BEGIN Given information

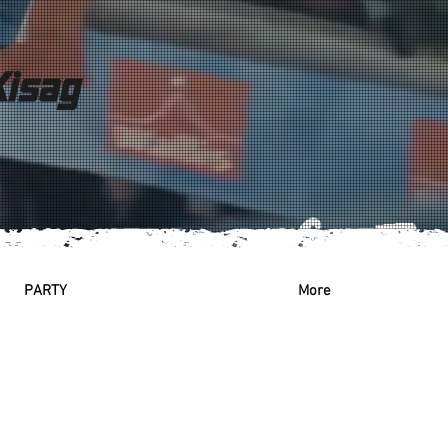
PARTY
More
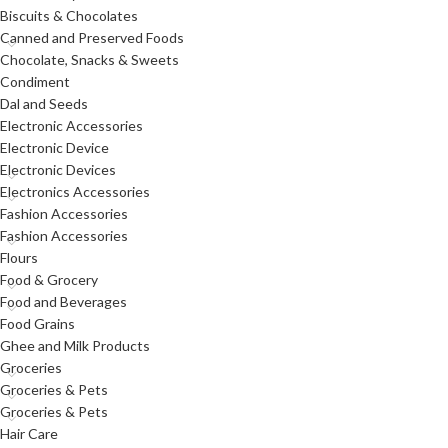
Biscuits & Chocolates
Canned and Preserved Foods
Chocolate, Snacks & Sweets
Condiment
Dal and Seeds
Electronic Accessories
Electronic Device
Electronic Devices
Electronics Accessories
Fashion Accessories
Fashion Accessories
Flours
Food & Grocery
Food and Beverages
Food Grains
Ghee and Milk Products
Groceries
Groceries & Pets
Groceries & Pets
Hair Care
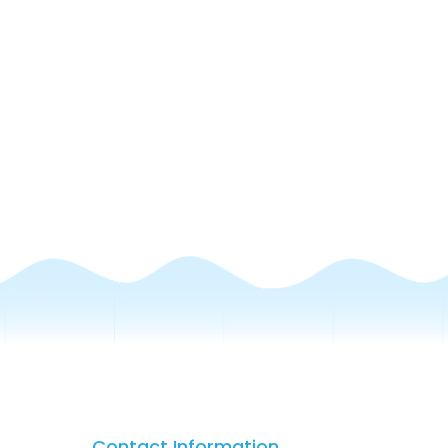
Contact Information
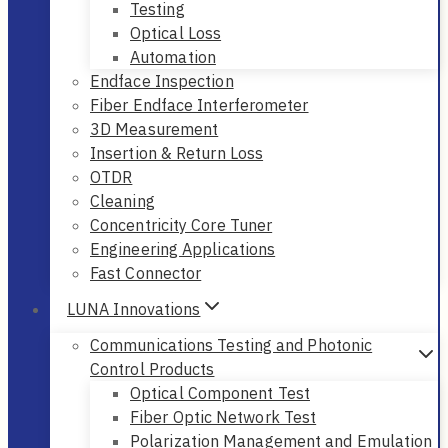
Testing
Optical Loss
Automation
Endface Inspection
Fiber Endface Interferometer
3D Measurement
Insertion & Return Loss
OTDR
Cleaning
Concentricity Core Tuner
Engineering Applications
Fast Connector
LUNA Innovations
Communications Testing and Photonic
Control Products
Optical Component Test
Fiber Optic Network Test
Polarization Management and Emulation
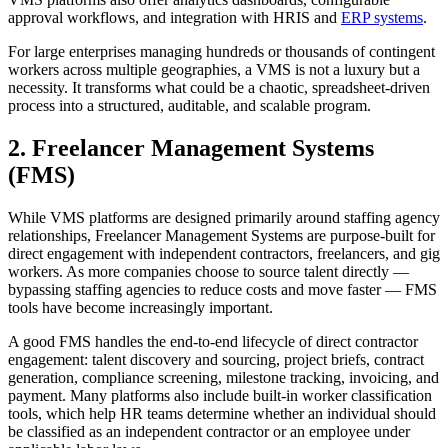
approval workflows, and integration with HRIS and
ERP systems
.
For large enterprises managing hundreds or thousands of contingent
workers across multiple geographies, a VMS is not a luxury but a
necessity. It transforms what could be a chaotic, spreadsheet-driven
process into a structured, auditable, and scalable program.
2. Freelancer Management Systems
(FMS)
While VMS platforms are designed primarily around staffing agency
relationships, Freelancer Management Systems are purpose-built for
direct engagement with independent contractors, freelancers, and gig
workers. As more companies choose to source talent directly —
bypassing staffing agencies to reduce costs and move faster — FMS
tools have become increasingly important.
A good FMS handles the end-to-end lifecycle of direct contractor
engagement: talent discovery and sourcing, project briefs, contract
generation, compliance screening, milestone tracking, invoicing, and
payment. Many platforms also include built-in worker classification
tools, which help HR teams determine whether an individual should
be classified as an independent contractor or an employee under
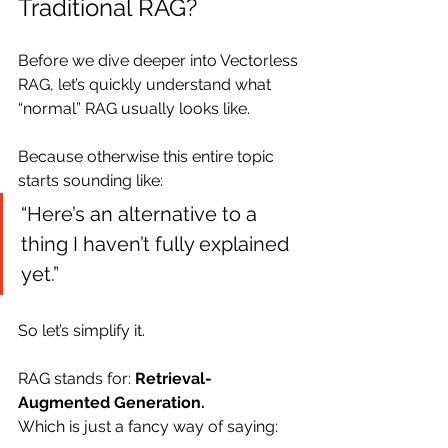
Traditional RAG?
Before we dive deeper into Vectorless 
RAG, let’s quickly understand what 
“normal” RAG usually looks like.
Because otherwise this entire topic 
starts sounding like:
“Here’s an alternative to a 
thing I haven’t fully explained 
yet.”
So let’s simplify it.
RAG stands for: 
Retrieval-
Augmented Generation.
Which is just a fancy way of saying:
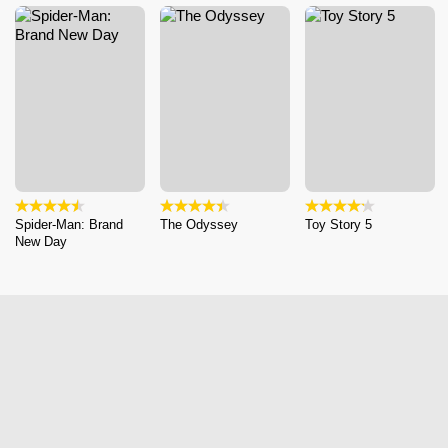
Spider-Man: Brand
The Odyssey
Toy Story 5
New Day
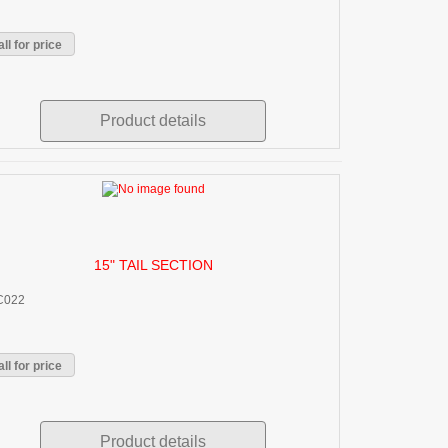
ll for price
Product details
15" TAIL SECTION
C022
ll for price
Product details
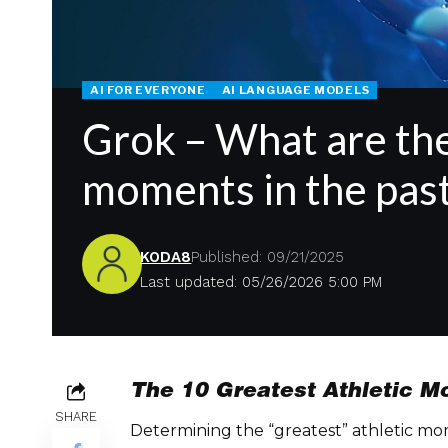
AI FOR EVERYONE
AI LANGUAGE MODELS
Grok – What are the
moments in the past
KODA8
Published: 09/21/2025
Last updated: 05/26/2026 5:00 PM
The 10 Greatest Athletic 
SHARE
Determining the “greatest” athletic mom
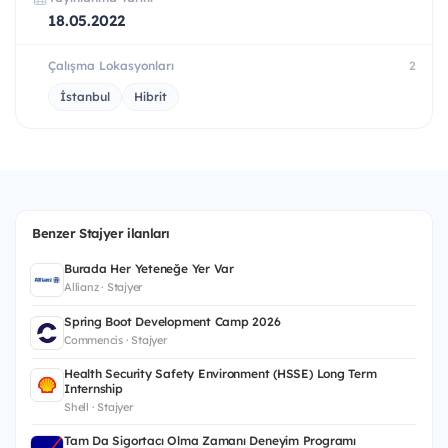
18.05.2022
Çalışma Lokasyonları
2
İstanbul
Hibrit
Benzer Stajyer ilanları
Burada Her Yeteneğe Yer Var
Allianz · Stajyer
Spring Boot Development Camp 2026
Commencis · Stajyer
Health Security Safety Environment (HSSE) Long Term
Internship
Shell · Stajyer
Tam Da Sigortacı Olma Zamanı Deneyim Programı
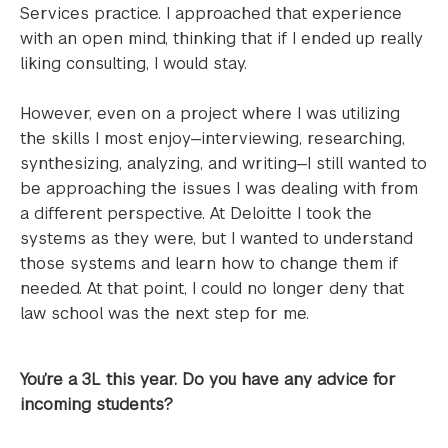
Services practice. I approached that experience
with an open mind, thinking that if I ended up really
liking consulting, I would stay.
However, even on a project where I was utilizing
the skills I most enjoy—interviewing, researching,
synthesizing, analyzing, and writing—I still wanted to
be approaching the issues I was dealing with from
a different perspective. At Deloitte I took the
systems as they were, but I wanted to understand
those systems and learn how to change them if
needed. At that point, I could no longer deny that
law school was the next step for me.
You’re a 3L this year. Do you have any advice for
incoming students?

END Given information

◆ Assignment:
If a line above holds the string "Loss", count it; give the final total as the only output.

◆ Answer to this problem:
2